(Task to carry out)
Please transcribe, exactly and only, the lines of the records below from the one holding "The data gathered" to the very end.

--- Data extract Enclosed Below ---

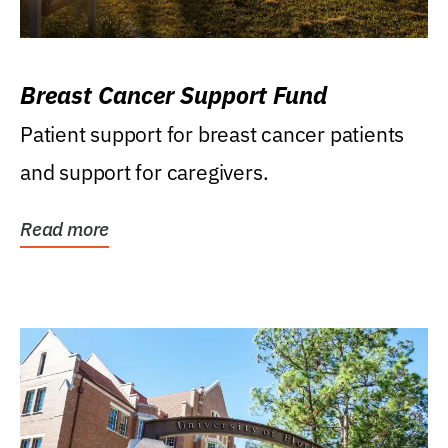
Breast Cancer Support Fund
Patient support for breast cancer patients
and support for caregivers.
Read more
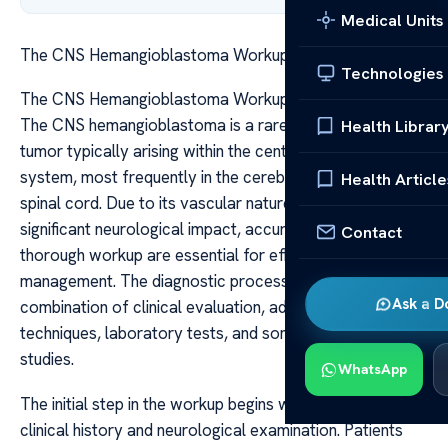
Medical Units
The CNS Hemangioblastoma Workup Diagnosis Steps
Technologies
The CNS Hemangioblastoma Workup Diagnosis Steps
The CNS hemangioblastoma is a rare, benign vascular
Health Librar
tumor typically arising within the central nervous
system, most frequently in the cerebellum, brainstem, or
Health Article
spinal cord. Due to its vascular nature and potential for
significant neurological impact, accurate diagnosis and
Contact
thorough workup are essential for effective
management. The diagnostic process involves a
Ask a D
combination of clinical evaluation, advanced imaging
techniques, laboratory tests, and sometimes genetic
studies.
WhatsApp
The initial step in the workup begins with a detailed
clinical history and neurological examination. Patients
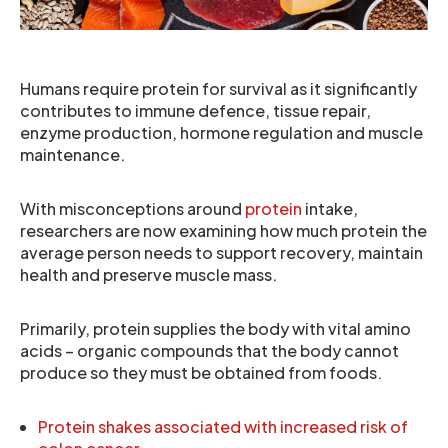
Humans require protein for survival as it significantly
contributes to immune defence, tissue repair,
enzyme production, hormone regulation and muscle
maintenance.
With misconceptions around
protein
intake,
researchers are now examining how much protein the
average person needs to support recovery, maintain
health and preserve muscle mass.
Primarily, protein supplies the body with vital amino
acids – organic compounds that the body cannot
produce so they must be obtained from foods.
Protein shakes associated with increased risk of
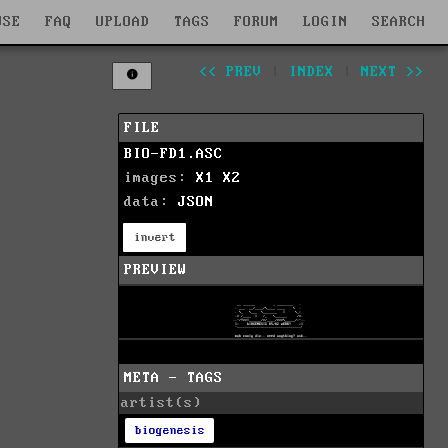
WSE
FAQ
UPLOAD
TAGS
FORUM
LOGIN
SEARCH
<< PREV
|
INDEX
|
NEXT >>
FILE
BIO-FD1.ASC
images:
X1
X2
data:
JSON
invert
PREVIEW
META - TAGS
artist(s)
biogenesis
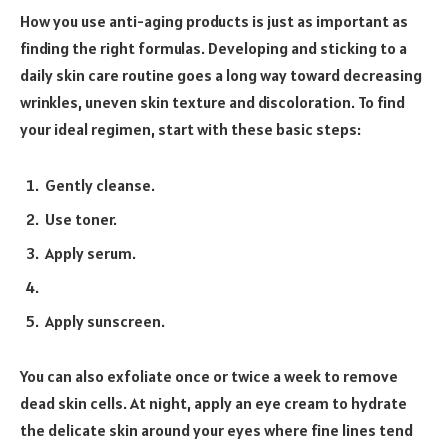
How you use anti-aging products is just as important as
finding the right formulas. Developing and sticking to a
daily skin care routine goes a long way toward decreasing
wrinkles, uneven skin texture and discoloration. To find
your ideal regimen, start with these basic steps:
Gently cleanse.
Use toner.
Apply serum.
Apply sunscreen.
You can also exfoliate once or twice a week to remove
dead skin cells. At night, apply an eye cream to hydrate
the delicate skin around your eyes where fine lines tend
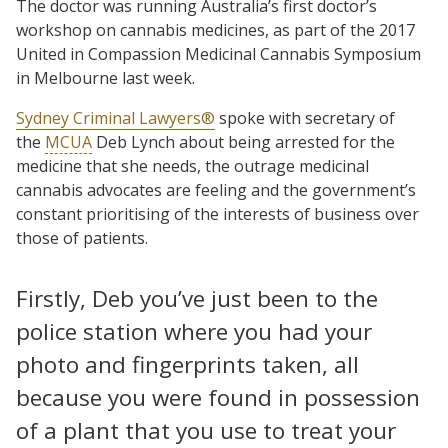
The doctor was running Australia’s first doctor’s
workshop on cannabis medicines, as part of the 2017
United in Compassion Medicinal Cannabis Symposium
in Melbourne last week.
Sydney Criminal Lawyers®
spoke with secretary of
the
MCUA
Deb Lynch about being arrested for the
medicine that she needs, the outrage medicinal
cannabis advocates are feeling and the government’s
constant prioritising of the interests of business over
those of patients.
Firstly, Deb you’ve just been to the
police station where you had your
photo and fingerprints taken, all
because you were found in possession
of a plant that you use to treat your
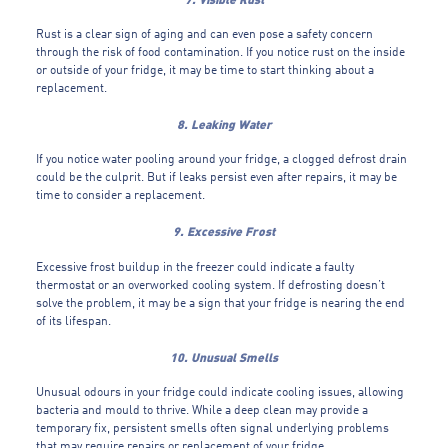
Rust is a clear sign of aging and can even pose a safety concern
through the risk of food contamination. If you notice rust on the inside
or outside of your fridge, it may be time to start thinking about a
replacement.
8. Leaking Water
If you notice water pooling around your fridge, a clogged defrost drain
could be the culprit. But if leaks persist even after repairs, it may be
time to consider a replacement.
9. Excessive Frost
Excessive frost buildup in the freezer could indicate a faulty
thermostat or an overworked cooling system. If defrosting doesn’t
solve the problem, it may be a sign that your fridge is nearing the end
of its lifespan.
10. Unusual Smells
Unusual odours in your fridge could indicate cooling issues, allowing
bacteria and mould to thrive. While a deep clean may provide a
temporary fix, persistent smells often signal underlying problems
that may require repairs or replacement of your fridge.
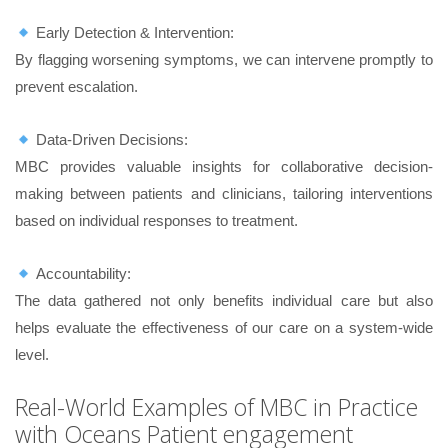
Early Detection & Intervention:
By flagging worsening symptoms, we can intervene promptly to
prevent escalation.
Data-Driven Decisions:
MBC provides valuable insights for collaborative decision-
making between patients and clinicians, tailoring interventions
based on individual responses to treatment.
Accountability:
The data gathered not only benefits individual care but also
helps evaluate the effectiveness of our care on a system-wide
level.
Real-World Examples of MBC in Practice
with Oceans Patient engagement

--- End of Enclosed Data extract ---

(Result of this exercise)
The data gathered not only benefits individual care but also
helps evaluate the effectiveness of our care on a system-wide
level.
Real-World Examples of MBC in Practice
with Oceans Patient engagement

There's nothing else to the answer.